[Python-ideas] Consider adding clip or clamp function to math

Thu Aug 4 09:20:28 EDT 2016

On Wed, Aug 03, 2016 at 11:23:06AM +1200, Greg Ewing wrote:
> David Mertz wrote:
> >It really doesn't make sense to me that a clamp() function would *limit 
> >to* a NaN.

That's what I thought too, at first, but on reading more about the 
IEEE-754 standard, I've changed my mind. Passing a NAN as bounds can be 
interpreter as "bounds is missing", i.e. "no bounds".

> Keep in mind that the NaNs involved have probably arisen
> from some other computation that went wrong, and that
> the purpose of the whole NaN system is to propagate an
> indication of that wrongness so that it's evident in the
> final result.

That's not quite right. NANs are allowed to "disappear". In fact, 
Professor Kahan has specifically written that NANs which cannot diappear 
out of a calculation are useless:

    Were there no way to get rid of NaNs, they would be as useless as
    Indefinites on CRAYs; as soon as one were encountered, computation
    would be best stopped rather than continued for an indefinite time
    to an Indefinite conclusion. That is why some operations upon NaNs
    must deliver non-NaN results. Which operations?

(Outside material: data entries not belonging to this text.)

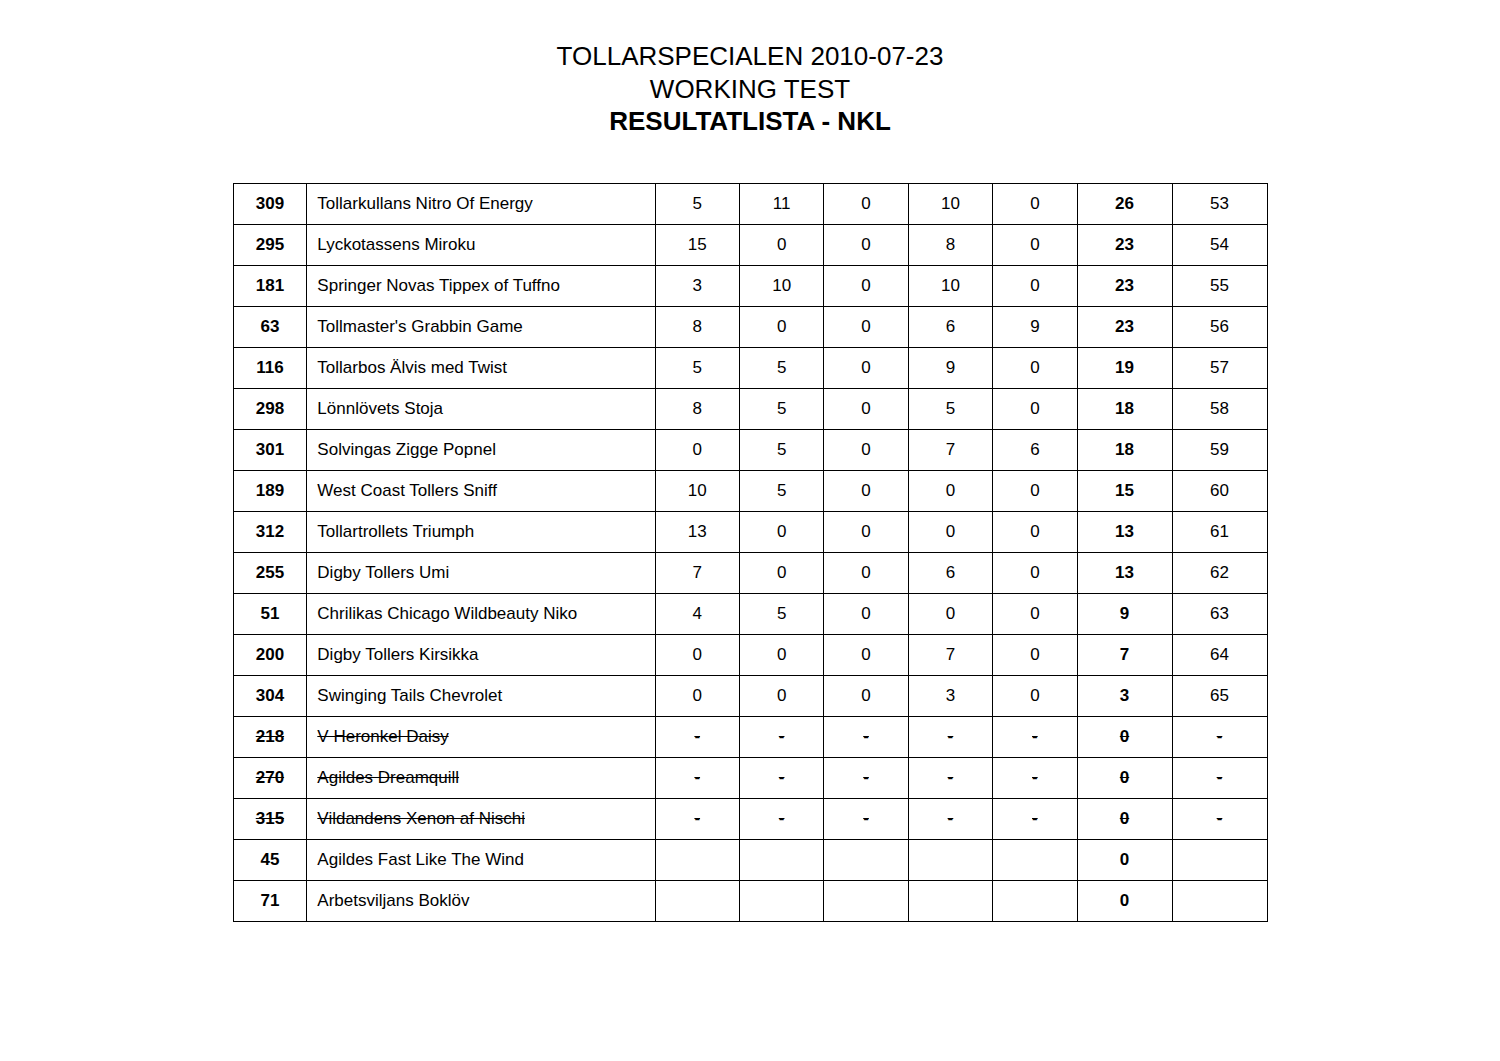TOLLARSPECIALEN 2010-07-23
WORKING TEST
RESULTATLISTA - NKL
| 309 | Tollarkullans Nitro Of Energy | 5 | 11 | 0 | 10 | 0 | 26 | 53 |
| 295 | Lyckotassens Miroku | 15 | 0 | 0 | 8 | 0 | 23 | 54 |
| 181 | Springer Novas Tippex of Tuffno | 3 | 10 | 0 | 10 | 0 | 23 | 55 |
| 63 | Tollmaster's Grabbin Game | 8 | 0 | 0 | 6 | 9 | 23 | 56 |
| 116 | Tollarbos Älvis med Twist | 5 | 5 | 0 | 9 | 0 | 19 | 57 |
| 298 | Lönnlövets Stoja | 8 | 5 | 0 | 5 | 0 | 18 | 58 |
| 301 | Solvingas Zigge Popnel | 0 | 5 | 0 | 7 | 6 | 18 | 59 |
| 189 | West Coast Tollers Sniff | 10 | 5 | 0 | 0 | 0 | 15 | 60 |
| 312 | Tollartrollets Triumph | 13 | 0 | 0 | 0 | 0 | 13 | 61 |
| 255 | Digby Tollers Umi | 7 | 0 | 0 | 6 | 0 | 13 | 62 |
| 51 | Chrilikas Chicago Wildbeauty Niko | 4 | 5 | 0 | 0 | 0 | 9 | 63 |
| 200 | Digby Tollers Kirsikka | 0 | 0 | 0 | 7 | 0 | 7 | 64 |
| 304 | Swinging Tails Chevrolet | 0 | 0 | 0 | 3 | 0 | 3 | 65 |
| 218 | V Heronkel Daisy | - | - | - | - | - | 0 | - |
| 270 | Agildes Dreamquill | - | - | - | - | - | 0 | - |
| 315 | Vildandens Xenon af Nischi | - | - | - | - | - | 0 | - |
| 45 | Agildes Fast Like The Wind | | | | | | 0 | |
| 71 | Arbetsviljans Boklöv | | | | | | 0 | |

Page 8, https://people.eecs.berkeley.edu/~wkahan/ieee754status/IEEE754.PDF

He describes some of the conditions under which a NAN might drop out of 
a calculation. He also says that min(NAN, x) and max(NAN, x) should 
both return x, which implies that so should clamp(x, NAN, NAN).

> So here's how I see it:
> 
> clamp(NaN, y, z) is asking "Is an unknown number between
> y and z?" The answer to that is not known, so the result
> should be NaN.

I agree, and fortunately that's easily performed without any explicit 
test for NAN-ness. Given x = float('nan'), neither x < lower nor x > 
upper will ever be true, no matter what the lower and upper bounds are. 
So we'll fall through to the default and return x, which is a NAN, as 
wanted.

> clamp(x, y, NaN) is asking "Is x between y and an unknown
> number?" If x > y, the answer to that is not known, so the
> result should be NaN.

No, that's not necessarily right. That's one possible interpretation of 
setting a bounds to NAN. I've seen that referred to as "NAN poisoning", 
and it is a reasonable thing to ask for. But... 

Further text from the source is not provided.